Sofia, 11, and Daniel, 8, did not speak the language and knew nothing about their new home country
The Russian government plane that landed in Moscow from Ankara on Thursday carried an assortment of spies, assassins and criminals, one half of the biggest prisoner exchange since the cold war.
But among the first to descend the stairs to the tarmac, where president Vladimir Putin was waiting to greet the returnees, were two young children, looking wide-eyed and confused.
Sofia, 11, and Daniel, 8, had been born in Argentina. They later moved with their parents, Maria Mayer and Ludwig Gisch, to Slovenia, where Mayer ran an online art gallery and Gisch started an IT company.
Mayer told friends the family had left their home country of Argentina to avoid street crime. The family spoke Spanish at home; the children went to an international school in Ljubljana, where they studied in English.

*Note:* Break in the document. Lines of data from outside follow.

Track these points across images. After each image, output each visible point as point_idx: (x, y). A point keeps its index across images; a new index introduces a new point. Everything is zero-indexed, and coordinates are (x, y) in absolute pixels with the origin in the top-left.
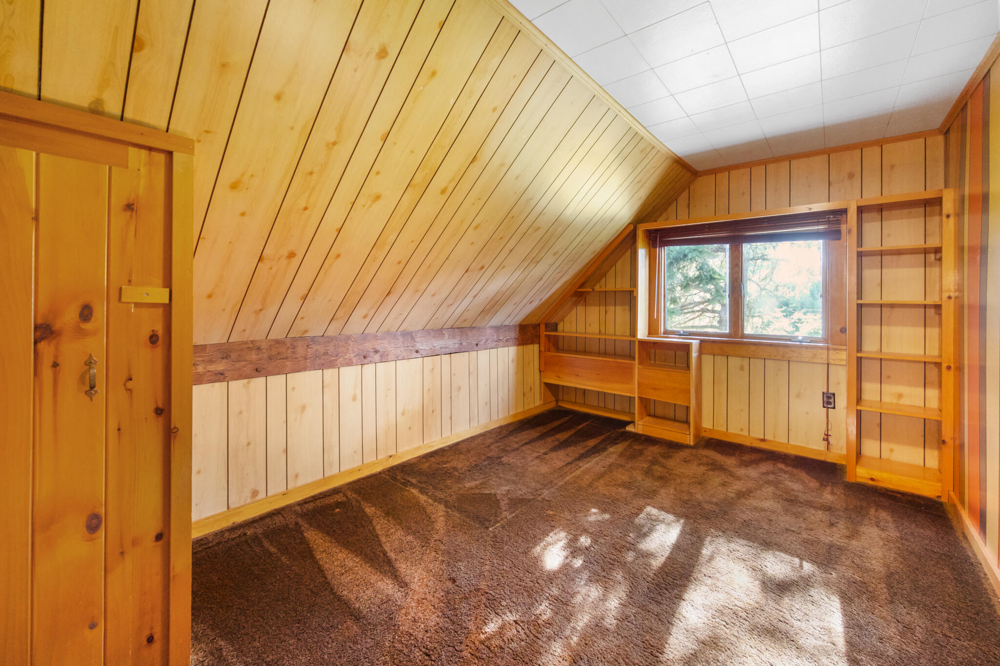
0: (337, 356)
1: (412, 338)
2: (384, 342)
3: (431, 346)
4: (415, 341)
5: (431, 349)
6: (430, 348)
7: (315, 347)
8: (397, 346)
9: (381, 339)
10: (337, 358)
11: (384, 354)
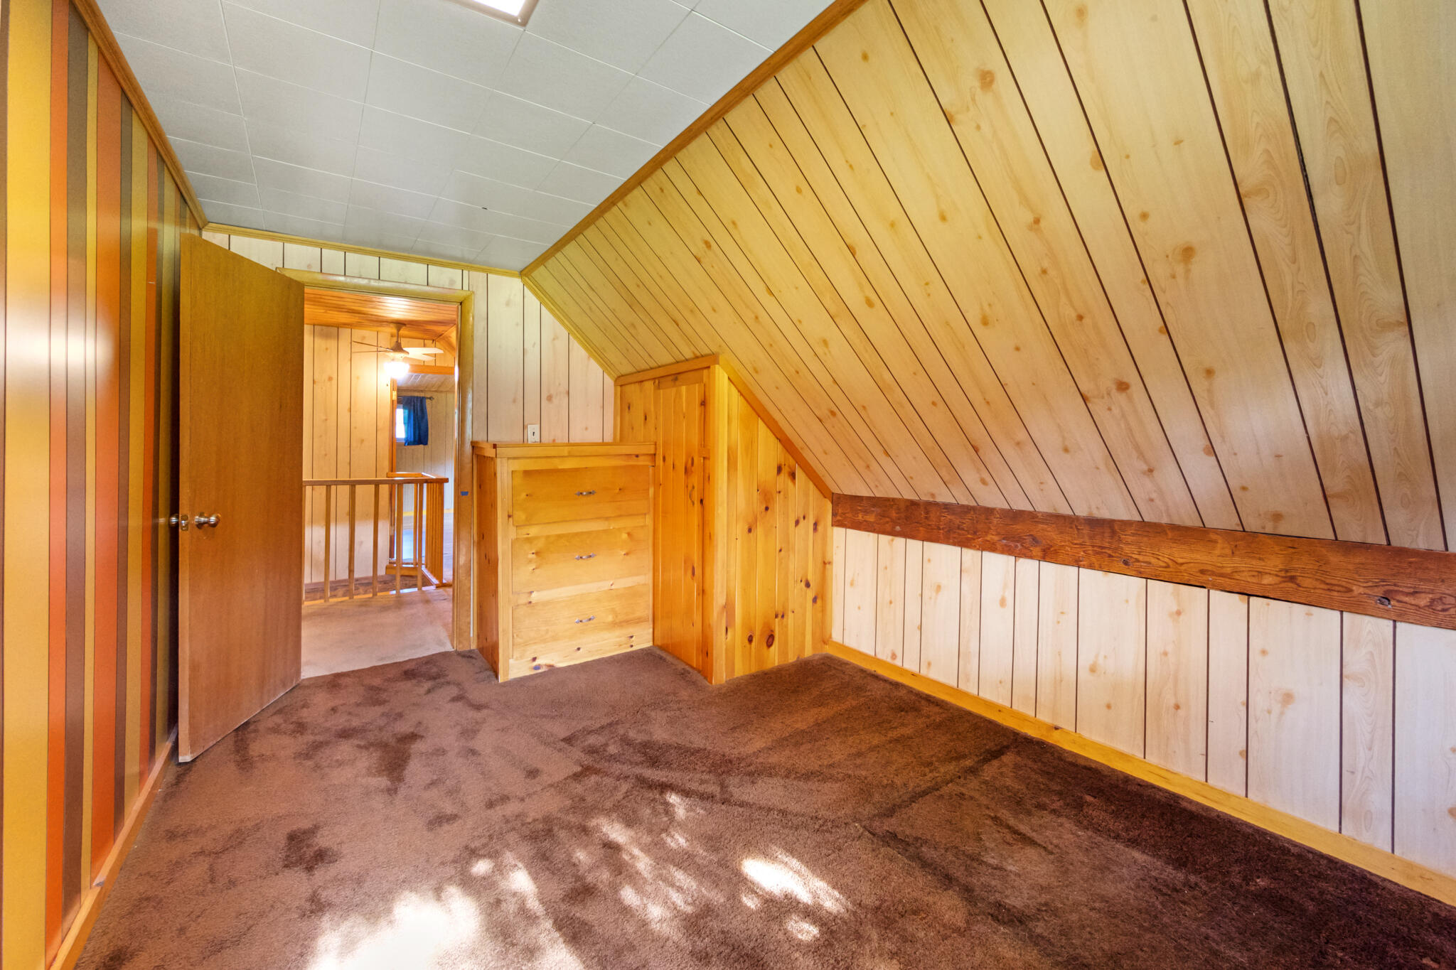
0: (975, 533)
1: (1113, 533)
2: (1049, 529)
3: (1166, 560)
4: (1120, 540)
5: (1168, 567)
6: (1164, 565)
7: (949, 517)
8: (1075, 542)
9: (1043, 523)
10: (975, 537)
11: (1049, 549)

We still do execute spies, as long as their actions were sufficiently serious.
https://www.law.cornell.edu/uscode/text/18/794
We also don’t have parole for federal crimes, so when the statue says you maybe get sentenced to life, it doesn’t mean “you get at most fifteen years until a parole hearing” the way it does in Germany. It means you’re going to jail for the rest of your life.
They were living in Slovenia, though, and the Council of Europe requires members to not have the death penalty, so they wouldn’t have been executed. The only European country that isn’t in the Council of Europe and has the death penalty is Belarus. Well, and Russia withdrew, and the Kremlin did extrajudicial killings anyway when Russia was in the Council of Europe.
I also don’t think that Slovenia considered this to be at the upper end of the scale. They apparently, assuming that this was them, got a year and seven months. I don’t know Slovenia’s criminal code, but I am confident that whatever espionage law they have permits for more-severe penalties than that.